The Medicare police aren’t sleeping on the job. The U.S. recovered $4.3 billion in health-care fraud judgments and settlements in 2013, according to an annual report from HHS and Justice. Yet that’s likely a sliver of what it loses. A 2012 article in the Journal of the American Medical Association by former Medicare chief Donald Berwick, estimated the cost of fraud to Medicare and Medicaid at between $30 billion and $98 billion a year. The Government Accountability Office says no reliable fraud figures exist, but it has listed Medicare as a program at high risk for abuse since 1990 because of its “complexity and susceptibility to improper payments.”

Doctors enrolled in Medicare have to tell the agency if their licenses are revoked, and Medicare has the power to exclude providers disciplined by states. “If a doctor is thrown out of one state, that should be enough to exclude them from Medicare,” says Sidney Wolfe, a physician who founded Public Citizen, a Washington consumer advocacy group. Yet Medicare doesn’t always revoke the privileges of such doctors. Cardiologist Robert Graor was allowed to keep billing the program after he was convicted of embezzling more than $1 million from the Cleveland Clinic in 1995. Barred permanently from practicing in Ohio, Graor got a license in New Mexico. Medicare paid him $660,045 to treat patients there in 2012. Graor declined to comment.

Ordog, the California doctor, might have warranted extra scrutiny from Medicare even if he hadn’t been sanctioned by the state. In 2012 he charged the agency for more than 6,000 services, totaling $538,742, for only 42 patients, according to Medicare’s data. Of the more than 800,000 doctors paid by Medicare that year, Ordog received more per patient than all but 44 others. Most of those who collected more are oncologists whose billings included expensive cancer therapies. Ordog rarely billed for procedures, instead claiming repeated office visits by patients for unspecified treatments. He did not respond to multiple phone messages or a request for comment left with Travis Jack, an attorney who has represented him. Medicare officials declined to comment on specific cases.

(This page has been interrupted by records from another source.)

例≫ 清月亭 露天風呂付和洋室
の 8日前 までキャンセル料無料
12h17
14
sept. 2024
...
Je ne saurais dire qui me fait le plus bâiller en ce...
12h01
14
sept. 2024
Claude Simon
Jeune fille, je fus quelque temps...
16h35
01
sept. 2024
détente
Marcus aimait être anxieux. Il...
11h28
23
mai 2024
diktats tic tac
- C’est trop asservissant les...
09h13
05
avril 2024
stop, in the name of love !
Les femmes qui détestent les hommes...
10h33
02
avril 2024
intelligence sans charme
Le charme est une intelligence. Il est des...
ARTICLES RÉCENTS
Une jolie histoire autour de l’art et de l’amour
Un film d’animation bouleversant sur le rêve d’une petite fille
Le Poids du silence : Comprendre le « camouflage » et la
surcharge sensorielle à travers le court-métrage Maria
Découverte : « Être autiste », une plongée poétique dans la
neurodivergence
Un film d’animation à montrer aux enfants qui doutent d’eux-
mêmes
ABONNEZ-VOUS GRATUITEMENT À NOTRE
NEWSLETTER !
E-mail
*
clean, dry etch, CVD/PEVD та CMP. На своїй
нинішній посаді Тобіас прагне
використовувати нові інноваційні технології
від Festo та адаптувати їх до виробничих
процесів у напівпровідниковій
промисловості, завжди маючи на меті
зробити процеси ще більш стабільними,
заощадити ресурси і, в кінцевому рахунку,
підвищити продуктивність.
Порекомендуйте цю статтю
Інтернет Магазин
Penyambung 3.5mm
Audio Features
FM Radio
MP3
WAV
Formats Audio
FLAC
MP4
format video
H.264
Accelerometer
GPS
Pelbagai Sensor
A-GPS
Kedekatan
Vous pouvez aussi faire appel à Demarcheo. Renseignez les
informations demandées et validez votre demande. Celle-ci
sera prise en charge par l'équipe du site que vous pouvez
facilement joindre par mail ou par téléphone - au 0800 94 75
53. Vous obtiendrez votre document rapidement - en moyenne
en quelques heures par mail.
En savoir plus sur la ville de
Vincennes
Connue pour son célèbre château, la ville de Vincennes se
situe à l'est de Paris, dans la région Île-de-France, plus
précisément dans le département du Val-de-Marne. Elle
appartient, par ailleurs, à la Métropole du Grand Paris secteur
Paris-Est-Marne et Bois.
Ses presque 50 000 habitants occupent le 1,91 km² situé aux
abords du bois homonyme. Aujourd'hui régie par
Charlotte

Five health-care fraud investigators and billing experts who reviewed Ordog’s records at Bloomberg Businessweek’s request said his billing pattern was highly unusual. He was paid for 2.5 hours of face time with patients for visits and claimed he saw each of his 42 Medicare patients an average of 35 times per year. “Who goes to the doctor 35 times a year and is seen 2.5 hours per visit?” asks Kristen Folding, principal of Amenity Consulting, who has analyzed data for law enforcement agencies and health plans. “These do not look like traditional medical visits.”

The government began rescreening Medicare’s 1.5 million providers starting in 2011, as required by the Affordable Care Act. That’s led to more than 17,000 providers being kicked out for violations including felony convictions, having the wrong address on file, or not having medical licenses, according to Senate testimony in March by Shantanu Agrawal, director of Medicare’s Center for Program Integrity. Prospective patients who look up Dr. Ordog or Dr. Graor on Medicare’s online physician search tool, however, will find nothing about the disciplinary actions taken against them. The government lists both as physicians eligible to accept Medicare.


    The bottom line: At least eight doctors that states sanctioned for misconduct collected more than $7 million from Medicare in 2012.